Collection entries
>> start

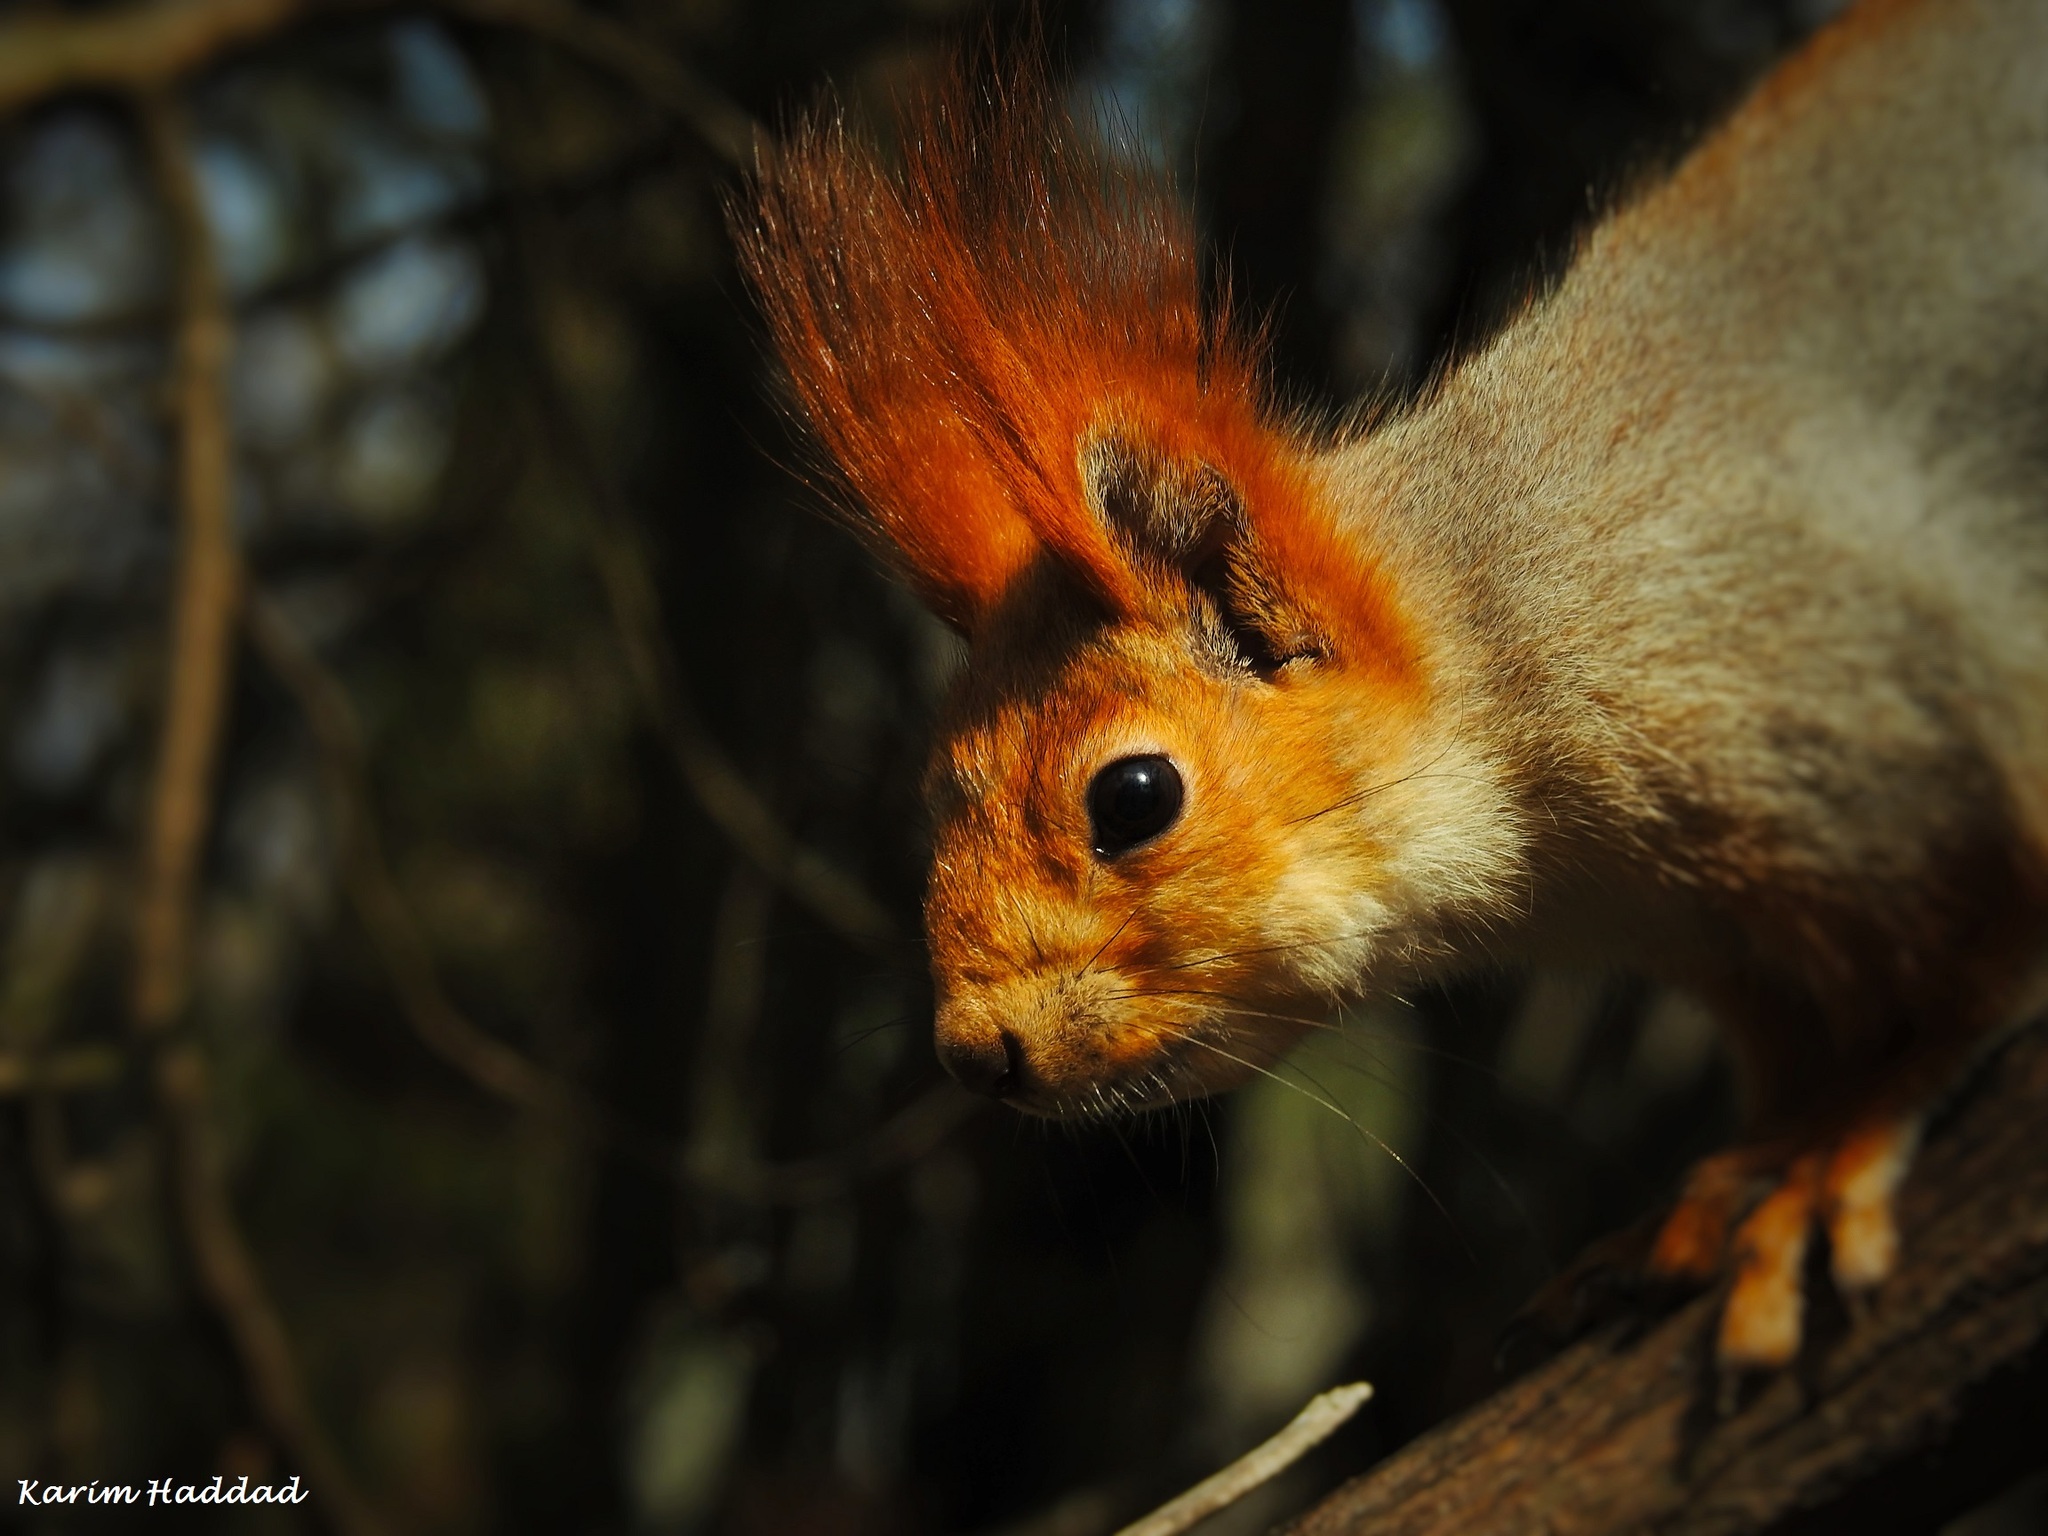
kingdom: Animalia
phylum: Chordata
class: Mammalia
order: Rodentia
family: Sciuridae
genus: Sciurus
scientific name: Sciurus vulgaris
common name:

>> end

**Set task**:
Copy every line of each item above word for word, leaving out the pictures.

**Problem solution**:
kingdom: Animalia
phylum: Chordata
class: Mammalia
order: Rodentia
family: Sciuridae
genus: Sciurus
scientific name: Sciurus vulgaris
common name:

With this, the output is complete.